Chicago Mayor Lori Lightfoot’s proposed 2020 budget won the endorsement of a prominent local civic research organization despite its concern over precarious or one-time revenue sources that are needed to fully close an $800 million gap.
“The mayor and her team have identified a number of creative avenues to fill an enormous budget gap,” Chicago Civic Federation President Laurence Msall said. “However, this plan leaves very little room for error and does rely on some aggressive assumptions, including state and federal assistance that has not yet been approved.”
The organization released its more than 100 page analysis Wednesday ahead of Msall’s testimony before the City Council.
The federation’s reservations were underscored by the latest state legislative veto session developments. Lightfoot’s proposed changes to the city’s tax on real estate transactions stalled amid pressure from some Chicago Democratic lawmakers to put more money toward homeless initiatives.
That leaves a $50 million hole next year that the administration now plans to close with additional debt refinancing savings, cuts, and a hiring slowdown. The $1.3 billion debt refinancing that is projected to generate $215 million in upfront savings was introduced Wednesday.
“We have to have maximum flexibility,” Lightfoot said of her refusal to give into the legislative demands. “A lot of things are competing for very scarce dollars.”
Lightfoot and Gov. J.B. Pritzker reached an agreement this week on a revised tax structure for the Chicago casino that was part of a spring gambling expansion package, though its chances of passing before the veto session ends Thursday are fading. The original structure was considered too onerous to attract a private operator and financing. Though the 2020 budget doesn’t rely on casino license fees or tax revenue, they are central to the city’s plans to reach structural balance in 2022.

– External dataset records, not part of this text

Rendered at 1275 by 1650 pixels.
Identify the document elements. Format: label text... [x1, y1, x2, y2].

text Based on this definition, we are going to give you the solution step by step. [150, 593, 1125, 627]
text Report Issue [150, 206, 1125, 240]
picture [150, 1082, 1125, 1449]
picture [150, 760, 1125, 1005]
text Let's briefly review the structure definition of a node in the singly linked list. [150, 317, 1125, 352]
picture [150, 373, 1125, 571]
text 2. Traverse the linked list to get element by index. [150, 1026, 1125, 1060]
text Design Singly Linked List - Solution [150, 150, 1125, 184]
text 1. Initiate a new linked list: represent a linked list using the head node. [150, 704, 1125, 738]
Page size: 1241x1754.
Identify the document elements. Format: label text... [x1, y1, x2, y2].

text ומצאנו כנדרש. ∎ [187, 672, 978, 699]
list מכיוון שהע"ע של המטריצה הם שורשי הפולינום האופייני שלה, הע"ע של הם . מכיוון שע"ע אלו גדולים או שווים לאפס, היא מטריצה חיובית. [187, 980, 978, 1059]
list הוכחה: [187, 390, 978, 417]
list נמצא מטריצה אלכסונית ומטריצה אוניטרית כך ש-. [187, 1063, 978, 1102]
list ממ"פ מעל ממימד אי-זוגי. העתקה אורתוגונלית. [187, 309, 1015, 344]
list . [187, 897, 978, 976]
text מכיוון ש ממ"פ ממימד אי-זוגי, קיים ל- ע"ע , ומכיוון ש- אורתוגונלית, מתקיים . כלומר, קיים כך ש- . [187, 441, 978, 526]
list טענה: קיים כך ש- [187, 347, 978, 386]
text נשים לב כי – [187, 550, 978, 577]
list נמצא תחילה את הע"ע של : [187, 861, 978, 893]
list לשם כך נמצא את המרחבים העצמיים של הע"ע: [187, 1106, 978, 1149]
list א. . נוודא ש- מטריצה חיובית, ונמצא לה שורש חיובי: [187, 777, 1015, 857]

The city would receive about $176 million in the first year of operations and then more than $200 million in future years, with the funds allocated to bolster the city’s police and firefighter funds. The state can expect about $250 million annually. Gambling expansion funds are earmarked for the state’s new $45 billion capital plan.
The legislation surfaced and received a subject matter hearing Wednesday. Senate President John Cullerton, D-Chicago, said he didn’t believe there was time to get the bill through the approval process by Thursday.
Lightfoot said after the city council meeting that, based on her conversations with leaders, she was not ready to give up hope that consideration would have to wait for the next session in January.
“The situation is fluid but we continue to be optimistic,” she said after a city council meeting. “It’s critically important for the city because the revenues generated by a Chicago casino are designated for our police and fire pensions and it’s obviously a top priority for us to have a structural sustainable revenue solution to help address our long-term fiscal needs.”
Msall outlined the federation’s position Wednesday during a public hearing on the budget. The federation likes that Lightfoot is cutting costs, using zero-based budgeting, merging departments, improving fiscal management practices, and relying on targeted fees on rideshare companies, parking meters, and a restaurant tax over a general broad-based tax hike.
In addition to being uncertain over the state approval for the real estate transfer tax change, the federation is concerned over whether the federal government will sign off on a request for higher Medicaid reimbursements for emergency services. That accounts for $133 million of the $160 million in new revenue the budget counts on from increased ambulance fees.
The use of one time measures to close 40% of the current gap including a refinancing of $1.3 billion of existing debt for upfront budget relief also causes some unease. Other one-shots include a record $300 million tax-increment financing surplus, of which the city pockets $74 million.
“The use of one-time revenue sources to close an operating deficit is not ideal because it means the structural deficit gap will persist in that amount in future years,” Msall told the council. “This is troubling considering the city of Chicago faces continued financial challenges in the near future.”
While the casino overhaul is advancing, it’s not a done deal until passed and signed into law. The city will need to resurrect efforts on the real estate tax or come up with an alternative to the $100 million it was expected to generate in 2021.
Msall also warned against reliance on future gambling revenues as they can fluctuate as shown by state data.
The city’s budget estimates show a $1.19 billion shortfall in 2021 and $1.16 billion in 2022. Those projections don’t account for expense or revenue changes called for in the 2020 budget or casino revenues. “The difficult financial choices are not over,” the federation said.
The $11.65 billion all-funds budget includes $9.9 billion from local funds, up from $8.9 billion in 2019. That figure includes a $4.47 billion corporate fund. That is up from $3.82 billion due to rising personnel expenses and pension contributions as actuarial payments his for two of the city’s four funds, which collectively carry $30 billion of net pension liabilities.
The City’s proposed gross property tax levy is $1.51 billion, which is a 5% increase over the $1.44 billion levy adopted in the 2019 budget. Lightfoot proposed $18 million of that increase to expand library hours and atttributed the remainder to a previously approved hike to cover debt service and to account for new property.